Nachdem ein vermeintlicher Polizist uns auch noch Geld abknöpfen will, wir ihn aber irgendwie abwimmeln, fahren wir nun zu einem privaten Museum afrikanischer Kunst. Wir verabschieden uns von unserem Fahrer und betreten nun das Musée International du Golfe du Guinée, gegründet vom Ethnologen René David, einem Zürcher! Dieser war wirklich sehr fleissig, über 2000 erlesene Stücke hat er in diesem Museum zusammengetragen, aus den verschiedensten Kulturen Westafrikas. Zufällig treffen wir seine Frau an, eine ziemlich junge und attraktive Togolesin. Wir ergreifen die Chance gleich und stellen uns als Zürcher vor. Sie ist aufrichtig erfreut und lädt uns zu einem Bier im Garten ein und wir plaudern ein bisschen, auf französisch.
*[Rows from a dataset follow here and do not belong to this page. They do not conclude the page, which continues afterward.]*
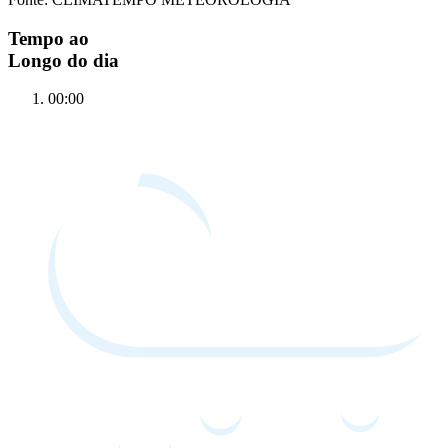
Tempo ao
Longo do dia
00:00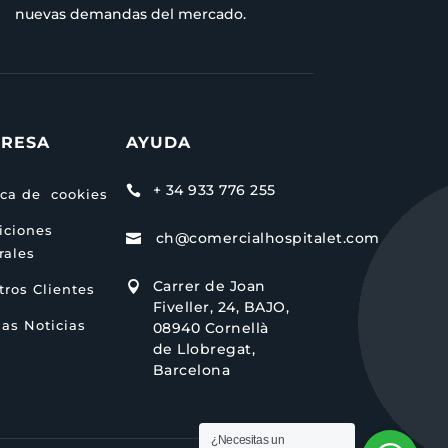
nuevas demandas del mercado.
RESA
AYUDA
+ 34 933 776 255

ica de cookies
iciones
ch@comercialhospitalet.com

rales
Carrer de Joan

ros Clientes
Fiveller, 24, BAJO,
as Noticias
08940 Cornellà
de Llobregat,
Barcelona
¿Necesitas un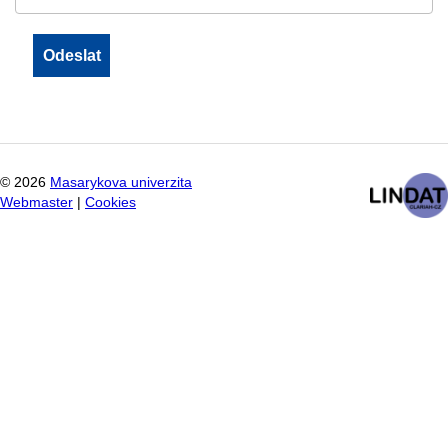
©
2026
Masarykova univerzita
Webmaster
|
Cookies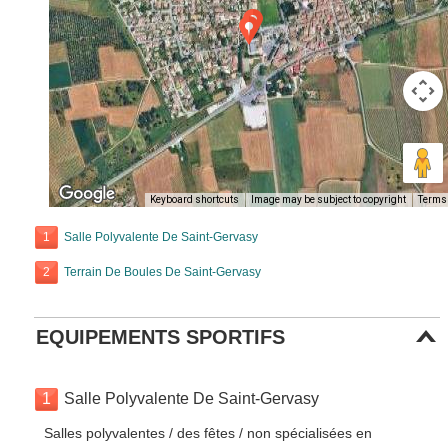
Keyboard shortcuts
Image may be subject to copyright
Terms
1
Salle Polyvalente De Saint-Gervasy
2
Terrain De Boules De Saint-Gervasy
EQUIPEMENTS SPORTIFS
1
Salle Polyvalente De Saint-Gervasy
Salles polyvalentes / des fêtes / non spécialisées en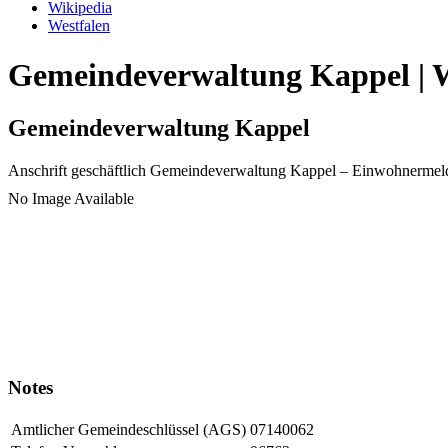
Wikipedia
Westfalen
Gemeindeverwaltung Kappel | W
Gemeindeverwaltung Kappel
Anschrift geschäftlich
Gemeindeverwaltung Kappel
– Einwohnermel
No Image Available
Notes
Amtlicher Gemeindeschlüssel (AGS)
07140062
Man merkt ihr gleich an, dass sie weltgewandt ist. Sie lebt einige Monate des Jahres in der Schweiz, ihr Mann hat an der Rämistrasse in Zürich eine Galerie.

 

Wir fragen Enam – ihr Name bedeutet „Geschenk“ -, welchen Eindruck unser Land auf sie gemacht habe, als sie das erste mal zu Besuch war. Es sei nichts für sie, entgegnet sie sogleich, die Menschen seien sehr verschlossen und hauptsächlich auf ihre Arbeit fokussiert. Doch ist das Eis erst mal gebrochen – sei die Freundschaft dafür umso tiefer. Auch wenn sie zu schätzen wisse, dass in der Schweiz alles seine Ordnung hat, sage ihr das Leben hier mehr zu. Wir glauben in Ghana und auch in Togo eine positive und rasche Entwicklung zu erkennen, sagen wir. Es sei zwar etwas besser geworden, meint sie, aber die Afrikaner hätten einfach eine tief verwurzelte Beziehung zum Leben im Moment. „Frag jeden hier auf der Strasse, ob er lieber heute einen Dollar oder morgen zehn bekommen will. Du wirst immer die selbe Antwort erhalten. Nur der eine Dollar heute, der ist sicher. Was morgen ist, ist ungewiss.“ Mit dieser Mentalität ist es natürlich schwierig, vorausschauend zu handeln.

 

Kurze Zeit später fährt sie uns noch in ihr Geschäft, das Sie im Zentrum betreibt und da ruft zufällig ihr Mann René an. Der 82jährige wurde in einem Zürcher Spital operiert, sie gibt uns das Telefon, er würde sich freuen mit uns zu sprechen. So wechseln wir ein paar Worte, mal deutsche, mal französische, er ist offensichtlich etwas verwirrt aber er scheint sich zu freuen, immerhin.

 

Die Zeit ist um, wir tauschen die Adressen und verabschieden uns, kehren zurück zum Supermarkt. Wir kaufen uns einen Palmwein und erwischen den Shuttlebus noch gerade so. Adieu Togo, du hast uns einen weiteren spannenden Einblick in den schwarzen Kontinenten gewährt!

 

Nur den Palmwein, den können wir wirklich niemandem empfehlen.